Даждь шагнул было к ней — поддержать, утешить, — но она метнулась прочь и кинулась бежать куда глаза глядят.
Даждь остался один под березами. Деревья тихо качали связанными ветвями.
— Понял теперь? — молвил он, обращаясь неизвестно к кому, — Нет, ищи ей другого суженого — по душе, по сердцу!

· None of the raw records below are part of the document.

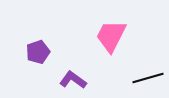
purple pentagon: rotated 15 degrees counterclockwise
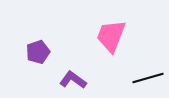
pink trapezoid: rotated 6 degrees counterclockwise
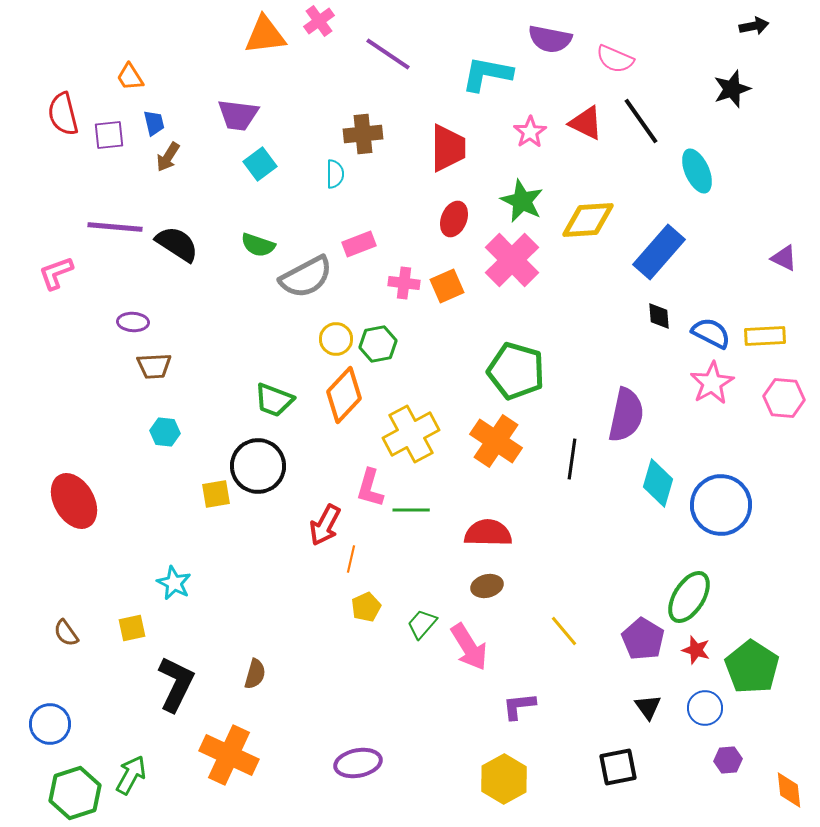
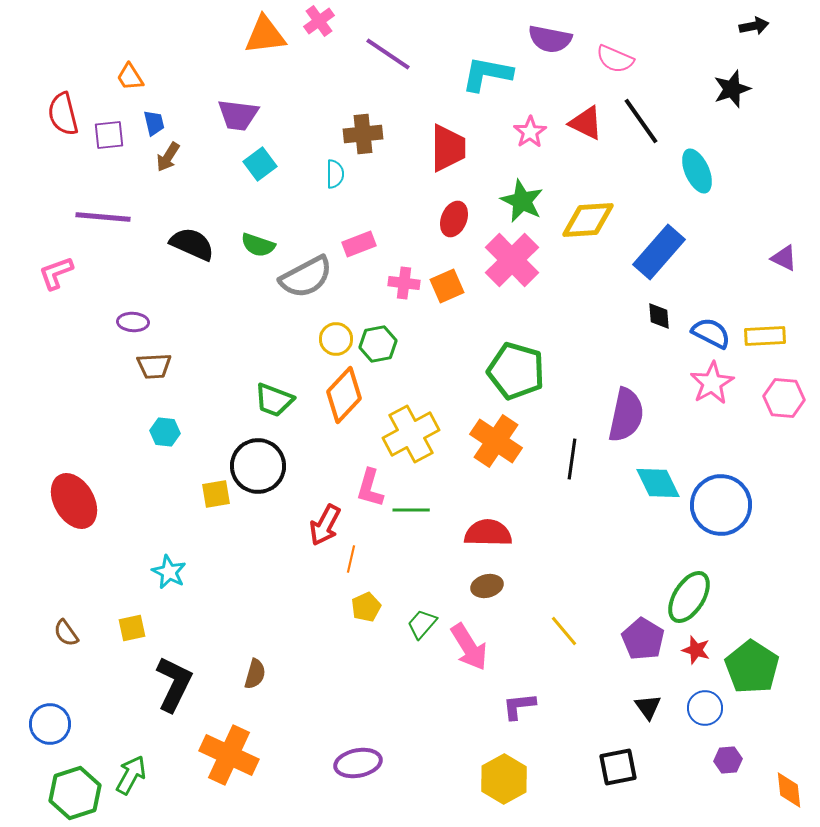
purple line at (115, 227): moved 12 px left, 10 px up
black semicircle at (177, 244): moved 15 px right; rotated 9 degrees counterclockwise
cyan diamond at (658, 483): rotated 42 degrees counterclockwise
cyan star at (174, 583): moved 5 px left, 11 px up
black L-shape at (176, 684): moved 2 px left
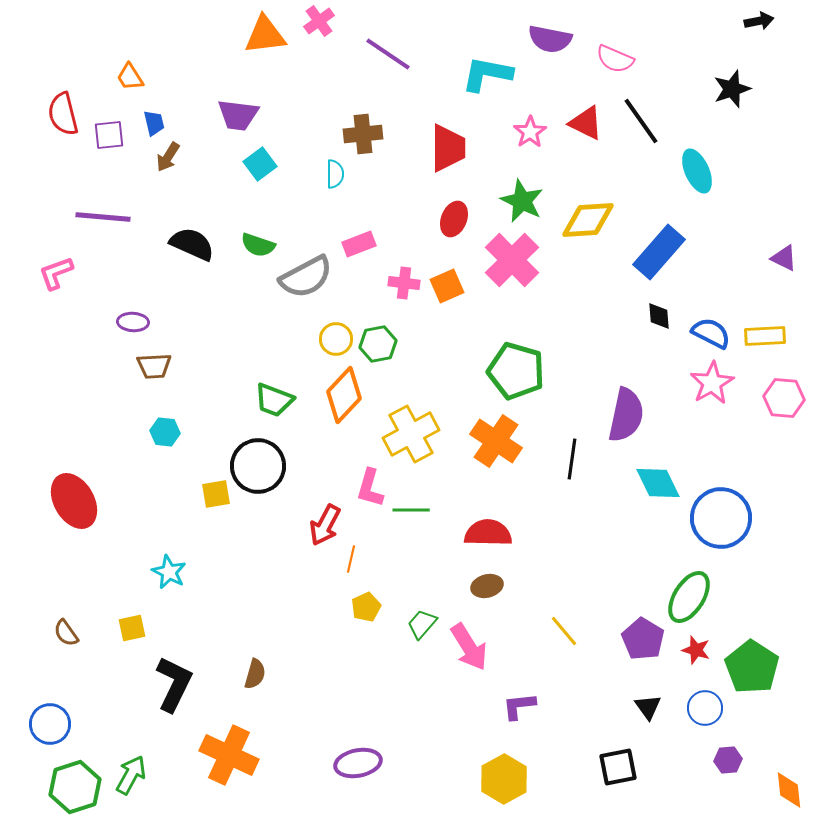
black arrow at (754, 26): moved 5 px right, 5 px up
blue circle at (721, 505): moved 13 px down
green hexagon at (75, 793): moved 6 px up
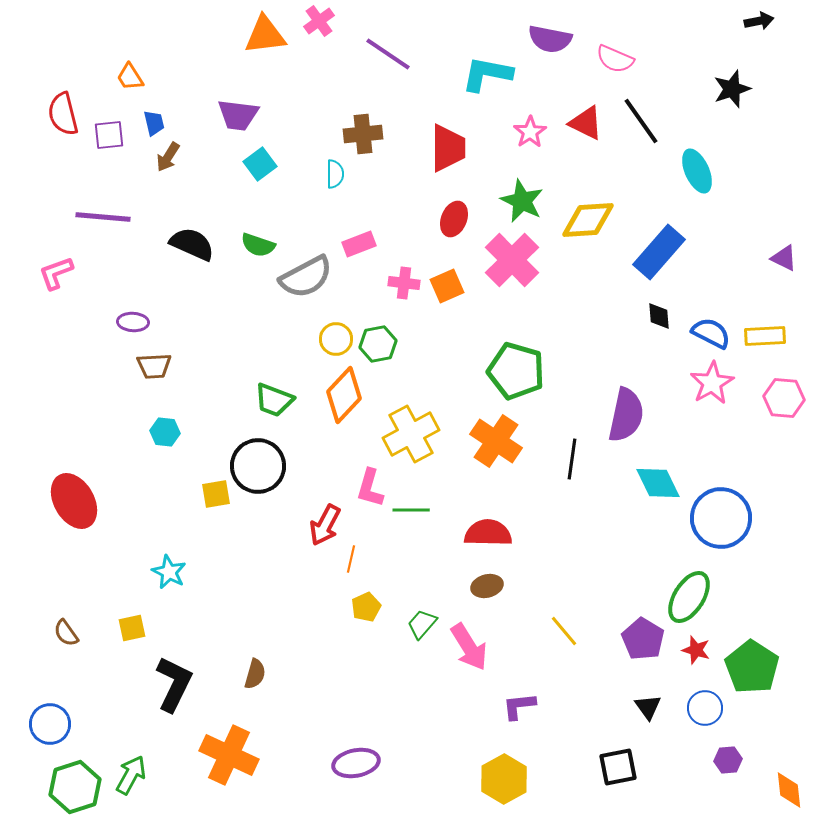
purple ellipse at (358, 763): moved 2 px left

Златогорка бежала не разбирая дороги. Ей все казалось, что Даждь гонится за нею и вот–вот настигнет, схватит за косу. От судьбы, как известно, не убежишь, и когда на пригорке нога ее неожиданно запнулась о корень и девушка растянулась на земле, она уже ждала, что вот подскочит преследователь, подхватит на руки, закроет рот поцелуем и не отпустит до зари. Но никто не тронул ее, и девушка подняла голову.
Она лежала на залитом лучами закатного солнца пригорке, обнимая руками старый пень. Он был наполовину покрыт мхом, но от корня к солнцу тянулся крошечный, еще слабый росток — когда‑то пень был явором.
Златогорка села подле ростка, расчистила вокруг опавшие листья и мхи, чтобы они не заглушили нового деревца. Явор был не стар, когда его настигла беда — крепкий корень сможет напитать побег, и через несколько лет тут поднимется молодое, полное жизни дерево. Явор оживет, словно не умирал.
Девушка долго сидела, глядя на крошечные листики, и чувствовала, что начинает понимать… Она просила — и получила ответ. Но правильно ли она поняла знак?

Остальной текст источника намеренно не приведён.